The hullabaloo and profuse legalese being trumped up in the protracted debate relating to the Slovak Peter Uricek distracts attention from the burning question of how he was granted a three-year Occupation permit in April 2019 to work for a company with hardly any contribution to the national economy by the Economic Development Board despite being blacklisted as an illegal drug dealer and manufacturer since 2015 by the Slovak authorities and being the object of a Red Notice by Interpol. It is only when his Occupation permit came for renewal in April 2022 that his Resident Permit was revoked. As in the case of Alvaro Sobrinho, the Peter Uricek three-year permit once again exposes the incompetence with which the due diligence exercises are carried out. It is such ineptitude and absence of rigour which exposed the feet of clay and systemic strategic deficiencies of our financial jurisdiction.

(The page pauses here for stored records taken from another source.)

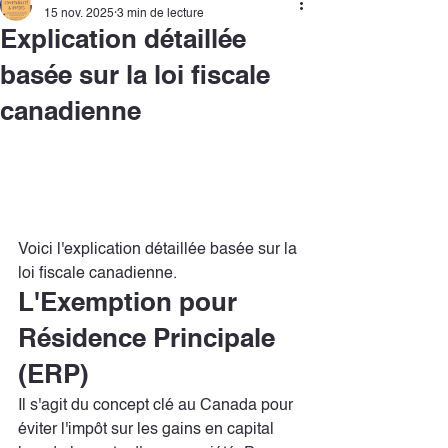
15 nov. 2025
3 min de lecture
Explication détaillée
basée sur la loi fiscale
canadienne
Voici l'explication détaillée basée sur la 
loi fiscale canadienne.
L'Exemption pour 
Résidence Principale 
(ERP)
Il s'agit du concept clé au Canada pour 
éviter l'impôt sur les gains en capital 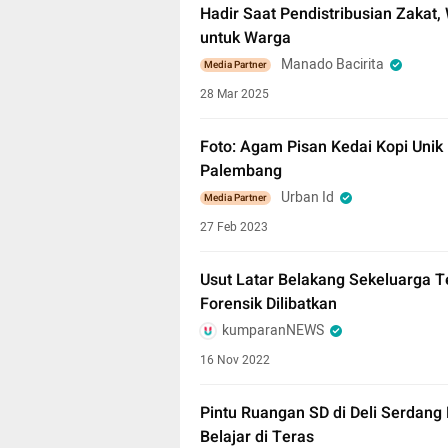
Hadir Saat Pendistribusian Zakat
untuk Warga
Manado Bacirita
Media Partner
28 Mar 2025
Foto: Agam Pisan Kedai Kopi Unik
Palembang
Urban Id
Media Partner
27 Feb 2023
Usut Latar Belakang Sekeluarga Te
Forensik Dilibatkan
kumparanNEWS
16 Nov 2022
Pintu Ruangan SD di Deli Serdang
Belajar di Teras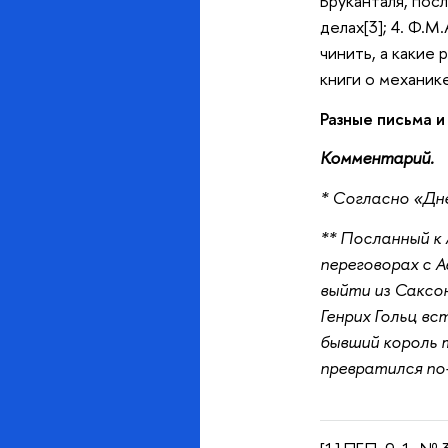
Бруканталя, посл
делах[3]; 4. Ф.
чинить, а какие
книги о механике
Разные письма и
Комментарий.
* Согласно «Дне
** Посланный к 
переговорах с А
выйти из Саксон
Генрих Гольц вс
бывший король т
превратился по-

In a desperate bid to garner funds by all means, an Occupation permit, which is a combined work and residence permit, is granted to a ‘professional’ earning a monthly basic salary of at least MUR 60,000. It is therefore crucial that the tenor of these questionable schemes be overhauled and more rigorous control and due diligence protocols are in place in strict compliance with Financial Action Task Force (FATF) and EU norms, now that Mauritius has recast its jurisdiction to eliminate its strategic deficiencies and been removed from boththe FATF grey and the EU black list.
Still want some more
The decried Independent Power Producers (IPP) contracts have hit the headlines to haunt government once again. The patently leonine and carved-in-stone contracts are still not good enough. The raging debate between government and the opposition regarding Terragen’s decision to stop energy production yet again distracts attention from more fundamental issues and principles relating to the production of energy, a public utility, in the country.

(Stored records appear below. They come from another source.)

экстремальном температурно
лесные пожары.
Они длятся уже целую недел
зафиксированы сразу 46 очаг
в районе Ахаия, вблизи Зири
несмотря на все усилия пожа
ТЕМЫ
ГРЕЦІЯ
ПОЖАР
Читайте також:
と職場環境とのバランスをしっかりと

Despite the government rhetoric that ‘60% of the country’s energy needs will be produced from green sources by 2030 and that the use of coal will be totally phased out by 2030’, the reality is that with the dwindling share of bagasse in the production of energy by the power plants, the IPPs do not have a leg to stand on without using highly polluting coal which represented the lion’s share (39.5%) of energy source in the country in 2020. It must be remembered that highly polluting coal, apart from having health damaging side effects, emits nearly twice more carbon dioxide than natural gas and about one and half times more than gasoline. The IPPs produced around 59.2% of the total electricity generated, and the Central Electricity Board (CEB) the remaining 40.8% in 2020.

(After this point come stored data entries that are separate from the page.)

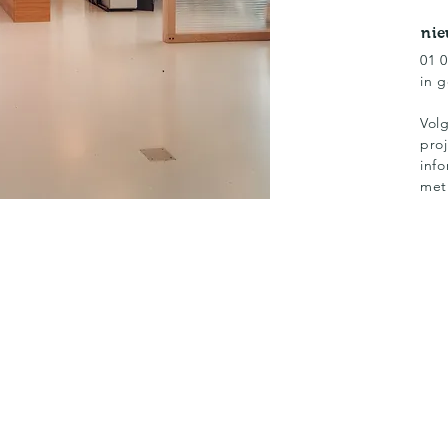
nie
01 
in
g
Vol
pro
inf
met 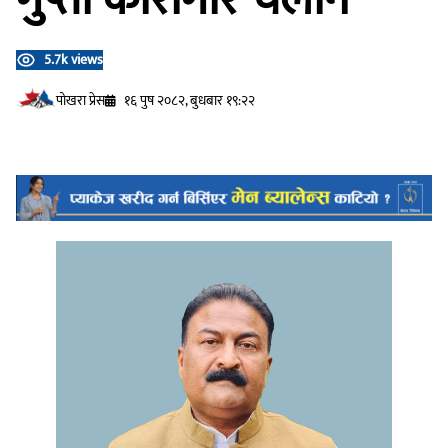
5.7k views
प‍ोखरा प्रेस
१६ पुष २०८२, बुधबार १९:२२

If the country is to resolutely eliminate coal use and phase out fossil fuels in line with COP 26 commitments to prevent an impending climate change catastrophe, it is high time to chart a clear roadmap as to how and with what renewable and green energy mix will the objective of producing 60% of the country’s energy needs from green sources be achieved by 2030. It is equally important that the shareholding of power producers of a prime public utility is no longer ring fenced by a handful but opened up to include a wider public shareholding and investment funds.
Rhetoric versus decisive action
Too often the government has catalogued the flawed policies and failures of previous governments to distract attention from its own patent inaction to address socio-economic problems currently faced by the people in a context of continuously rising prices, falling purchasing power, deteriorating economic fundamentals, a flawed economic model and a crippling mode of governance.
A ‘Ministry of truth’ culture and contrived narratives cannot sweep the distress and misery of people under the carpet. This is therefore not the time for hollow rhetoric but competent and decisive actions to address the core concerns of the people and the many ills which hobble the prospects of the country. Not to do so is to reap the whirlwind.